JJ 06/73: George Melly at the Torrington

Fifty years ago, Barry McRae couldn't resist joining the audience at the Torrington in stomping and chuckling at Melly's ribaldry. First published in Jazz Journal June 1973

George Melly at the Lord Napier, Thorton Heath, 27 February 1973. Photo by Frazer Ashford

To team the rumbustious and deliciously vulgar George Melly with the reserved, genuinely creative and sometimes gentle horn of Dick Sudhalter is not one of jazz’s best ideas. Melly is perhaps at his best with a simpler blowing unit, and straightforward trumpeters like Mick Mulligan and Alex Welsh have proved ideal in the past.

At the Torrington [north London jazz venue in the 70s – ed., 2023] both men made the most of the situation. Sudhalter, assisted by promising pianist Matt Matthewson and the ubiquitous John R. T. Davies, depping for regular saxophonist Willie Garnett, played tasteful and inventive jazz. His tone suggests to me Bill Coleman but his ideas are very much his own. He seems happier on the mainstream items, yet played throughout with natural relaxation.

The Melly arrival on stage changed all this. I cannot rationalise my feelings but before the first number was completed I had joined the audience in stomping and chuckling. This man, for all his musical limitations, can pace an audience as well as a Sinatra and as he built up the atmospheric tension he carried everyone with him. Changes, Frankie and Johnny, Viper Mad and Nuts flowed out as he roared and strutted about stage. I cannot say how many times I have seen it all, but it was instructive to observe the reaction of listeners enjoying the Melly experience for the first time.

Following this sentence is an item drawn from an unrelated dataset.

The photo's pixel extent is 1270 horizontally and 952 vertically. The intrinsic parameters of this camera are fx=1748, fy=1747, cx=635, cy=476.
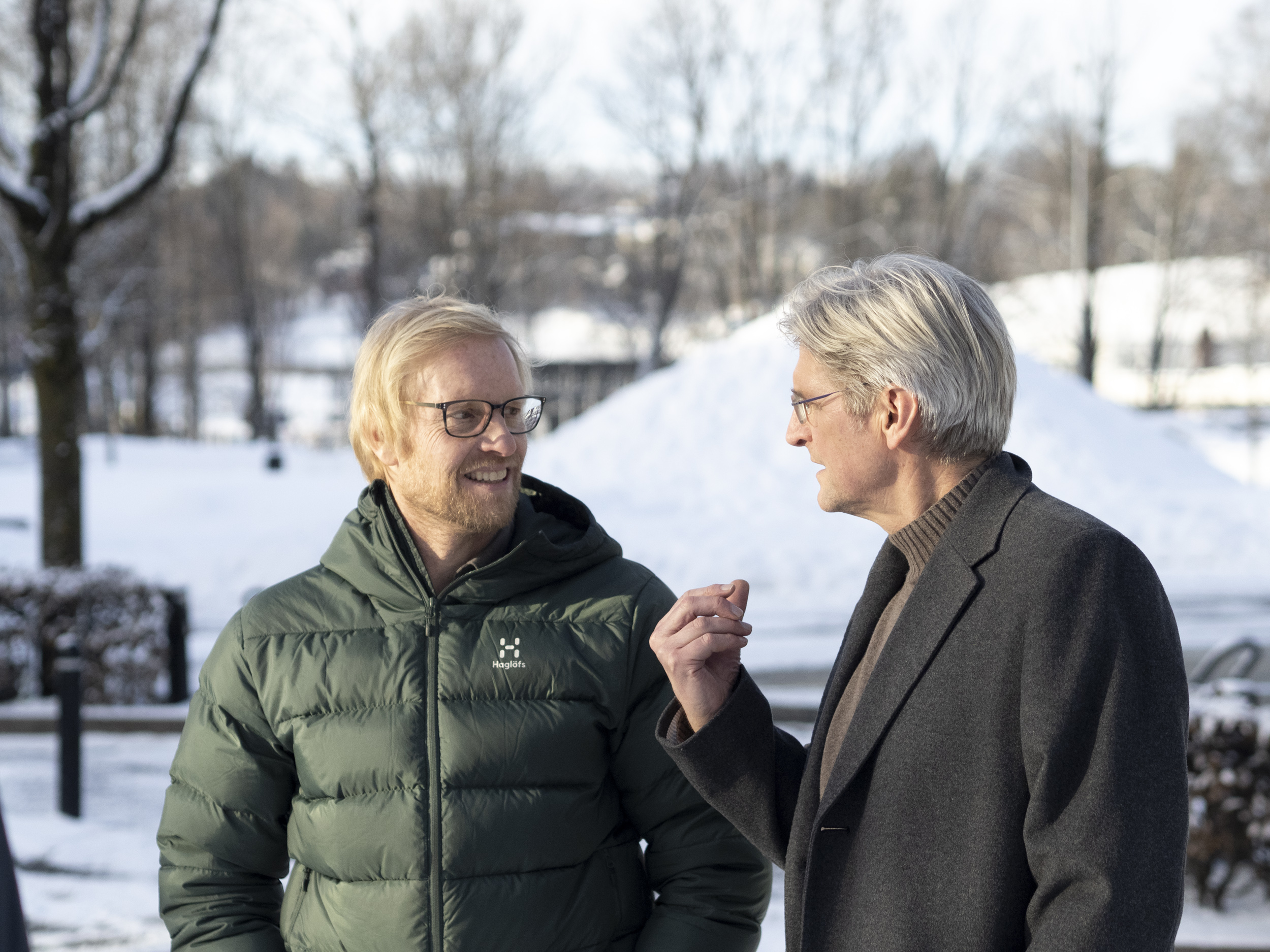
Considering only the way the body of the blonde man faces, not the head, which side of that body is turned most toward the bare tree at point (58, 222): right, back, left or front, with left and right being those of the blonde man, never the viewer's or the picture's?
back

Sudhalter played some pleasing fill-ins and the band did its best to comply with Melly’s highly specialized programme. Unfortunately, they were never completely compatible and it is perhaps fortunate that Sudhalter’s group, which he calls ‘Jazz Without Walls’, now has a residency at New Merlin’s Cave on Sunday nights. This should certainly prove a rewarding trip for London followers, wanting to hear the trumpeter doing his own thing, rather than that of our most marvellous extrovert.